## YOUR INSTRUCTIONS:
All of the data must be written out verbatim, with pictures excluded.

## PROVIDED MATERIAL:

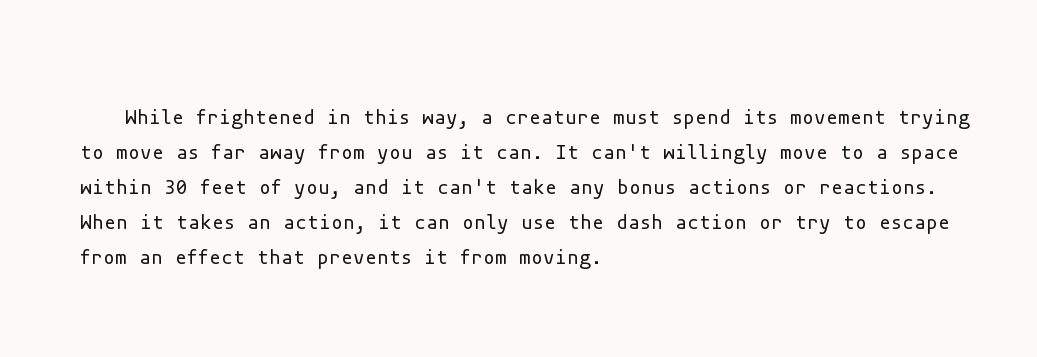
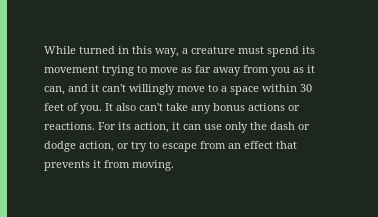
[196,109,316,129] frightened -> [79,46,115,54] turned
[496,145,579,159] can. It -> [44,84,99,95] can, and it
[294,179,425,199] you, and it -> [80,103,136,114] you. It also
[80,214,747,234] When it takes an action, it can only use the dash action -> [98,122,310,133] [44,141,114,152] For its action, it can use only the dash or dodge action,

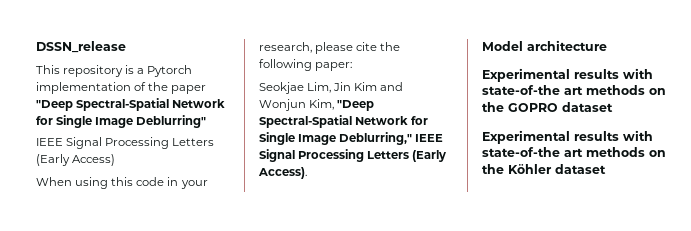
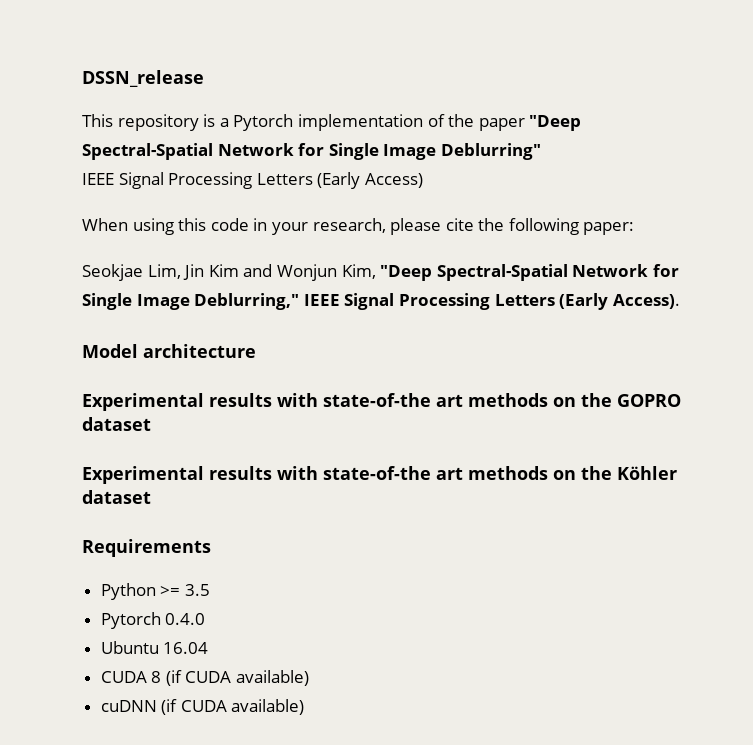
(606, 169) none -> [82,539,211,557] [100,583,210,600] [100,612,206,629] [100,641,209,654] [100,670,310,686] [100,699,305,715] // Requirements // Python >= 3.5 // Pytorch 0.4.0 // Ubuntu 16.04 // CUDA 8 (if CUDA available) // cuDNN (if CUDA available)

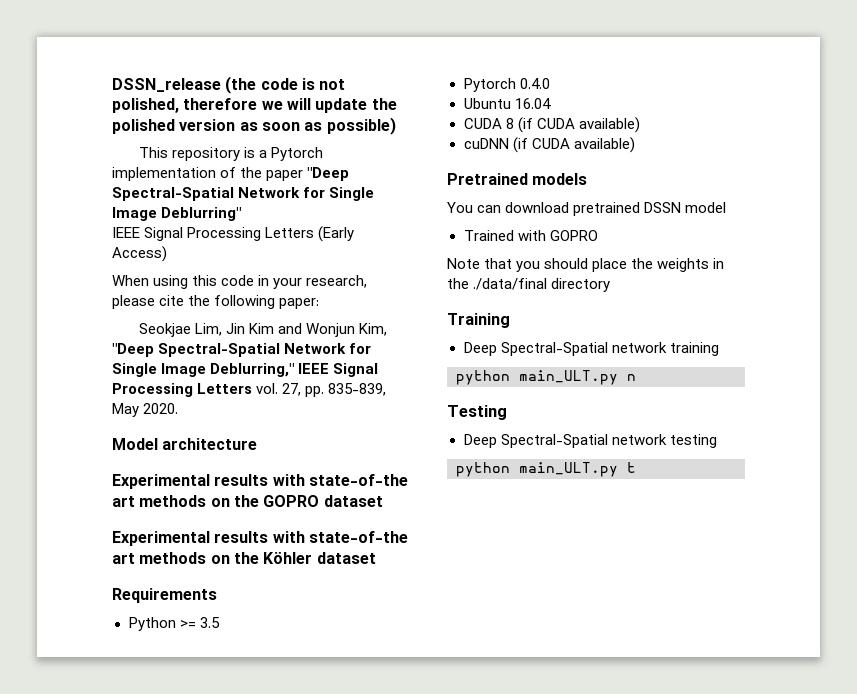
(204, 78) none -> [225,76,346,94] [112,98,397,113] [112,117,396,135] (the code is not polished, therefore we will update the polished version as soon as possible)
[559,293,680,310] (Early Access). -> [256,383,387,397] [112,403,179,417] vol. 27, pp. 835-839, May 2020.
(305, 707) none -> [447,173,588,185] [447,202,727,216] [463,230,598,241] [447,258,725,272] [447,278,611,292] [447,313,510,328] [463,342,719,356] [456,370,636,385] [447,405,507,420] [463,434,717,448] [456,462,636,477] // Pretrained models // You can download pretrained DSSN model // Trained with GOPRO // Note that you should place the weights in the ./data/final directory // Training // Deep Spectral-Spatial network training // python main_ULT.py n // Testing // Deep Spectral-Spatial network testing // python main_ULT.py t

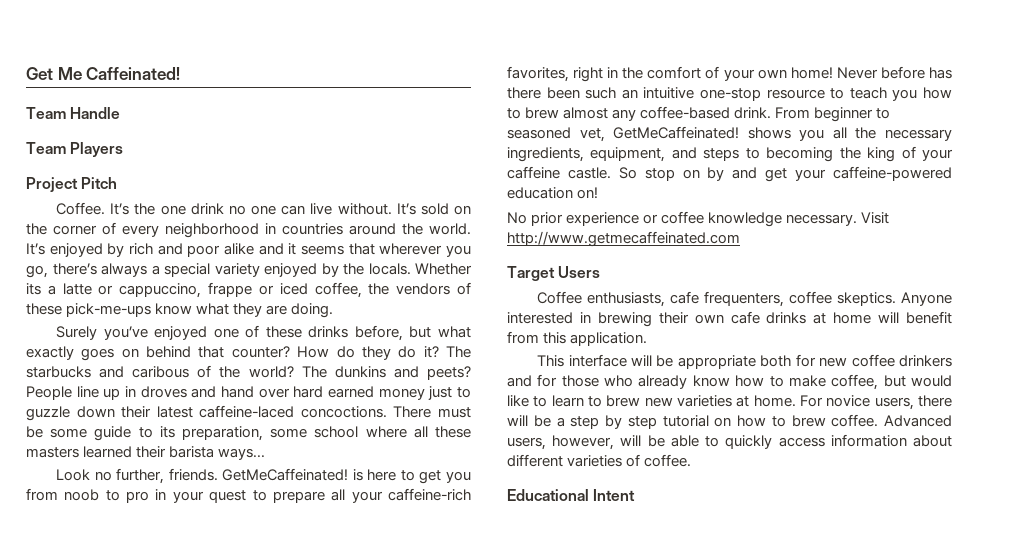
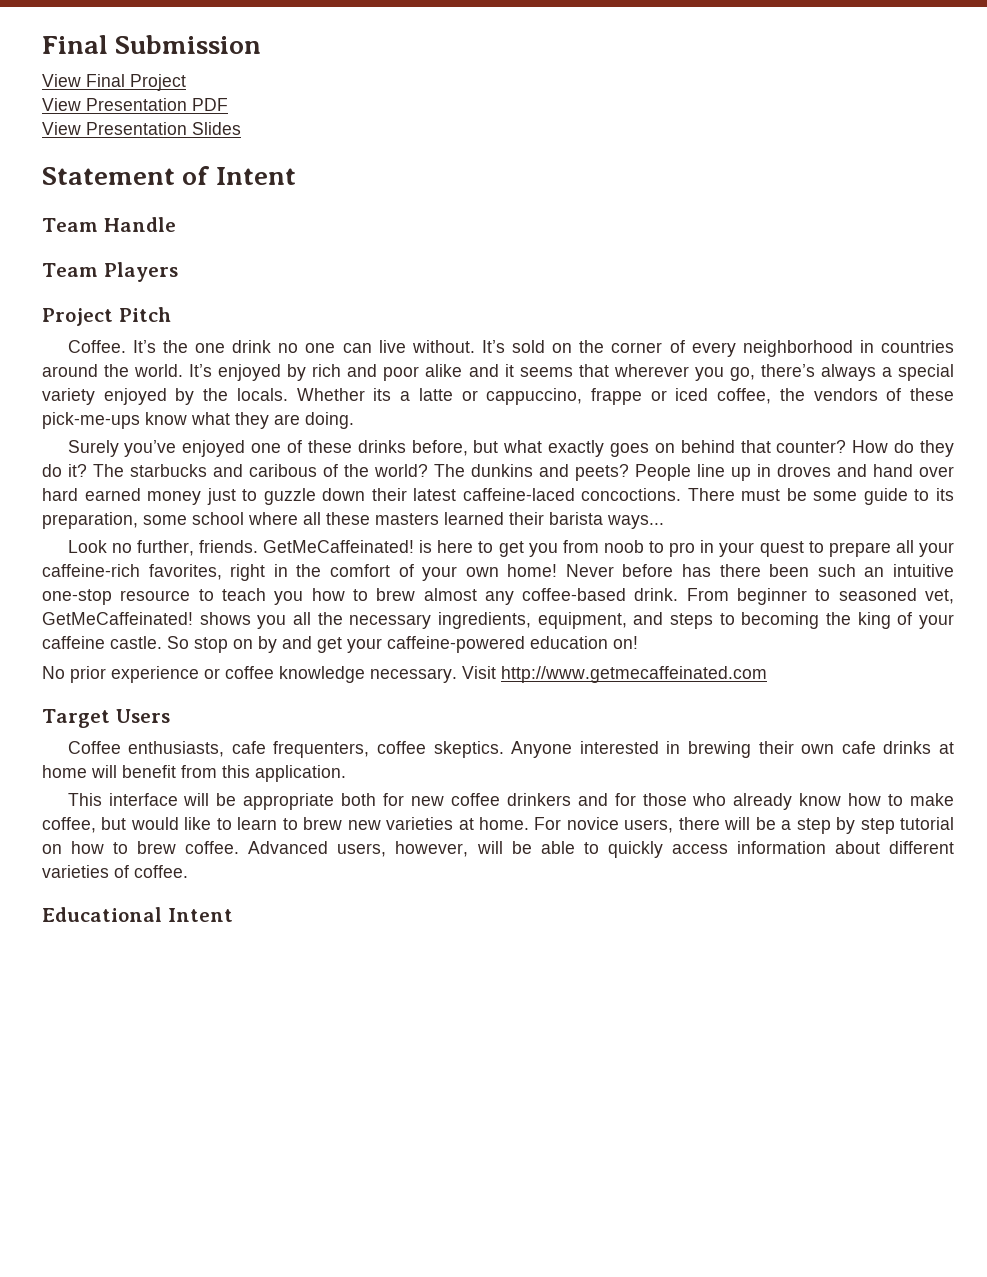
[26,67,181,80] Get Me Caffeinated! -> [42,35,262,54] [42,74,186,91] [42,98,228,111] [42,122,241,135] [42,166,296,185] Final Submission // View Final Project // View Presentation PDF // View Presentation Slides // Statement of Intent

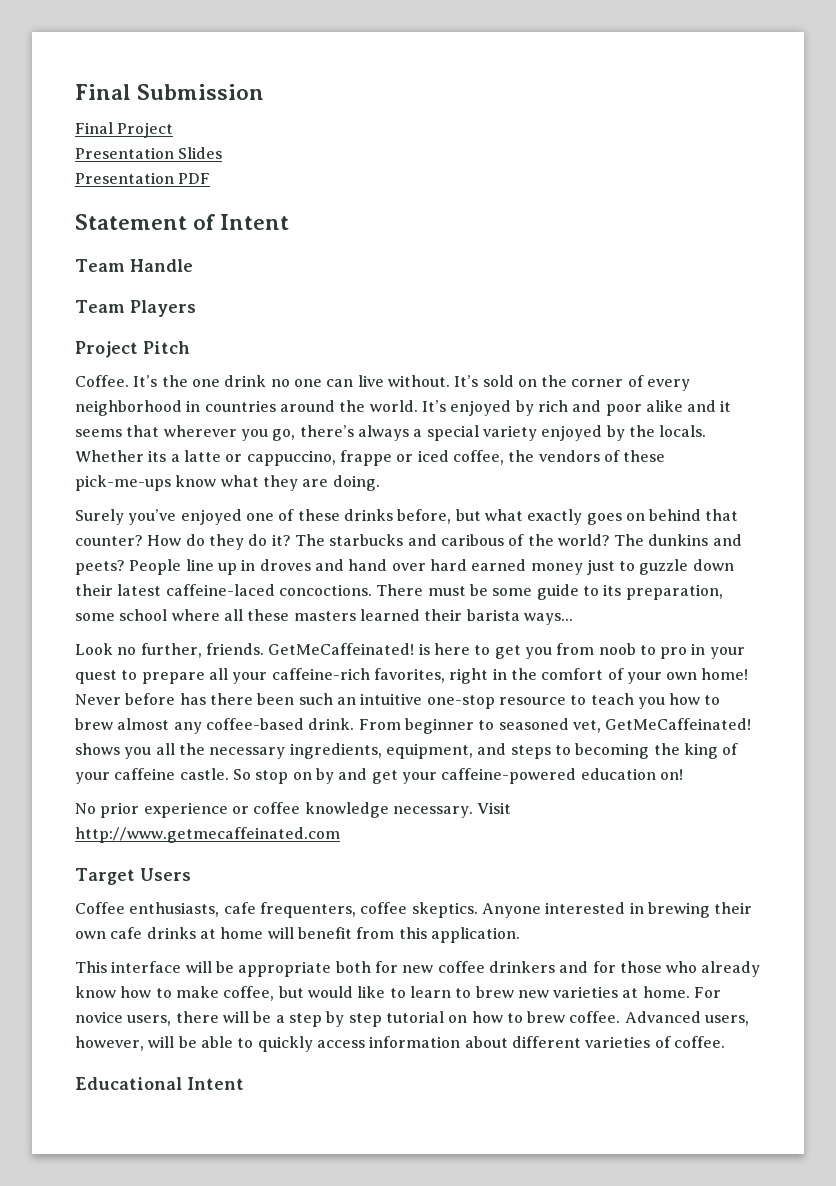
[42,74,81,87] View -> (265, 92) none
[42,98,81,111] View -> [75,147,223,159] Presentation Slides //
[42,122,241,135] // View Presentation Slides -> (211, 178) none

## RESULT OF THIS EXERCISE:
[196,109,316,129] frightened -> [79,46,115,54] turned
[496,145,579,159] can. It -> [44,84,99,95] can, and it
[294,179,425,199] you, and it -> [80,103,136,114] you. It also
[80,214,747,234] When it takes an action, it can only use the dash action -> [98,122,310,133] [44,141,114,152] For its action, it can use only the dash or dodge action,

(606, 169) none -> [82,539,211,557] [100,583,210,600] [100,612,206,629] [100,641,209,654] [100,670,310,686] [100,699,305,715] // Requirements // Python >= 3.5 // Pytorch 0.4.0 // Ubuntu 16.04 // CUDA 8 (if CUDA available) // cuDNN (if CUDA available)

(204, 78) none -> [225,76,346,94] [112,98,397,113] [112,117,396,135] (the code is not polished, therefore we will update the polished version as soon as possible)
[559,293,680,310] (Early Access). -> [256,383,387,397] [112,403,179,417] vol. 27, pp. 835-839, May 2020.
(305, 707) none -> [447,173,588,185] [447,202,727,216] [463,230,598,241] [447,258,725,272] [447,278,611,292] [447,313,510,328] [463,342,719,356] [456,370,636,385] [447,405,507,420] [463,434,717,448] [456,462,636,477] // Pretrained models // You can download pretrained DSSN model // Trained with GOPRO // Note that you should place the weights in the ./data/final directory // Training // Deep Spectral-Spatial network training // python main_ULT.py n // Testing // Deep Spectral-Spatial network testing // python main_ULT.py t

[26,67,181,80] Get Me Caffeinated! -> [42,35,262,54] [42,74,186,91] [42,98,228,111] [42,122,241,135] [42,166,296,185] Final Submission // View Final Project // View Presentation PDF // View Presentation Slides // Statement of Intent

[42,74,81,87] View -> (265, 92) none
[42,98,81,111] View -> [75,147,223,159] Presentation Slides //
[42,122,241,135] // View Presentation Slides -> (211, 178) none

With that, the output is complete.